A leader of one of Italy’s most powerful mafias has been arrested in Colombia’s second-largest city, Medellin, indicating the ongoing ties between organized crime groups in the two nations.

Domenico Trimboli, a 39-year-old Argentine who allegedly headed Italy’s ‘Ndrangheta mafia, had been pursued by authorities for three years, reported Italian news agency ANSA. He was one of Europe’s 20 most wanted criminals, reported Medellin newspaper El Colombiano, and faces 12 years in prison for drug trafficking offenses once extradited. 

According to Italian daily La Stampa, Trimboli had lived in Colombia for years with his partner and two children. He was arrested in Medellin’s wealthy neighborhood of Laureles. Nicola Gratteri, an Italian prosecutor in the Calabria region from which the ‘Ndrangheta hails, said Trimboli “had a lot of money and this facilitated his peaceful stay in Colombia and his ability to do big business.”

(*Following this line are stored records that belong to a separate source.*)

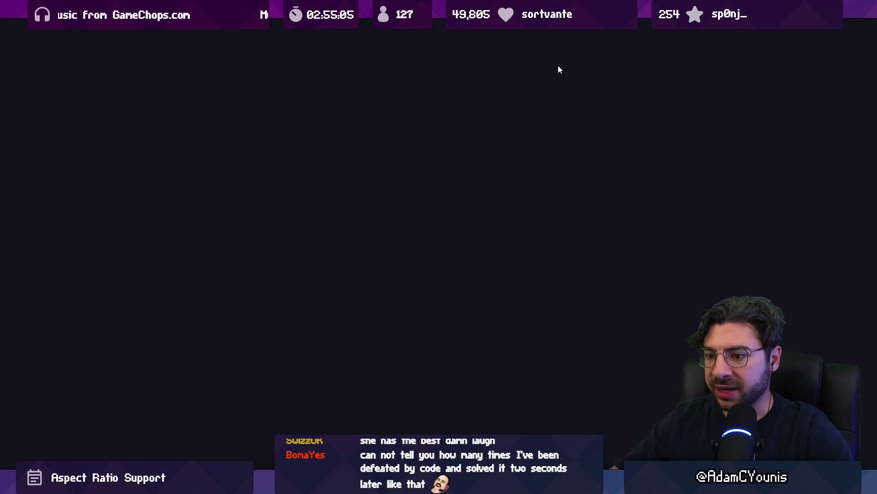
pyautogui.press('Escape')
pyautogui.press('a')
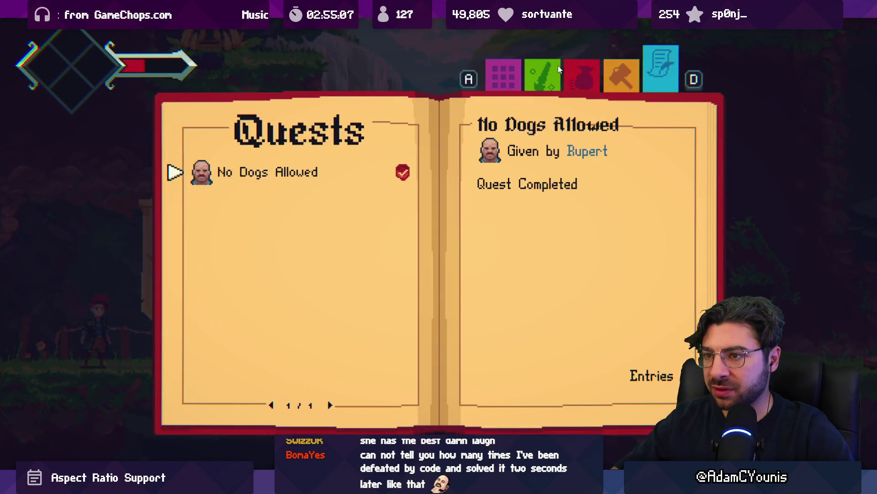
pyautogui.press('d')
pyautogui.press('d')
pyautogui.press('z')
pyautogui.press('Down')
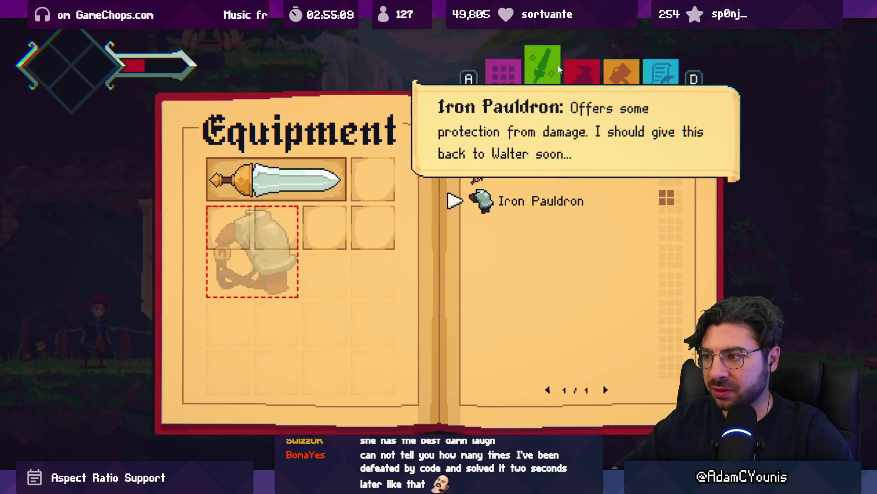
pyautogui.press('Escape')
# - Spawn an item at (0.77, -1.44, 0.00) from the debug console
pyautogui.press('Escape')
pyautogui.press('grave')
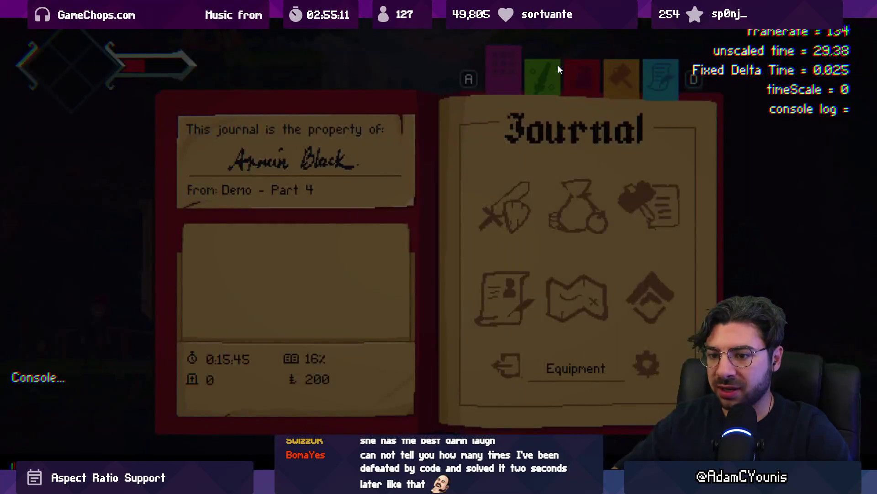
pyautogui.press('Escape')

‘Ndrangheta is Italy’s richest and powerful mafia, with annual profits estimated to equal around 3 percent of Italy’s GDP, due to its control over the European cocaine trade, said ANSA.

InSight Crime Analysis

Links between ‘Ndrangheta and Colombian drug traffickers are believed to go back more than a decade. The Italian group began buying cocaine directly from Latin America in the 1990s and set up a local network in Colombia, according to Italian prosecutor and ‘Ndragheta expert Enzo Macri, interviewed for a 2006 Guardian feature on the group. The US Drugs Enforcement Administration (DEA) has records of ‘Ndrangheta leader Santo Sciopone residing in Colombia since 2000, reported El Colombiano. Relations between ‘Ndrangheta and Latin American drug traffickers are “excellent,” a leader of the Italian group told German newspaper Speigel last year, with the “brotherhood” ensuring good prices and quality, and efficiency along the shipping chain.

Nicola Gratteri, who has specialized in tracking the ‘Ndrangheta’s growth, told the Guardian 80 percent of cocaine entering Europe was brought in by the group, which had more than 10,000 members in different countries. According to Macri, the syndicate “represents the globalization of Italian organised crime.”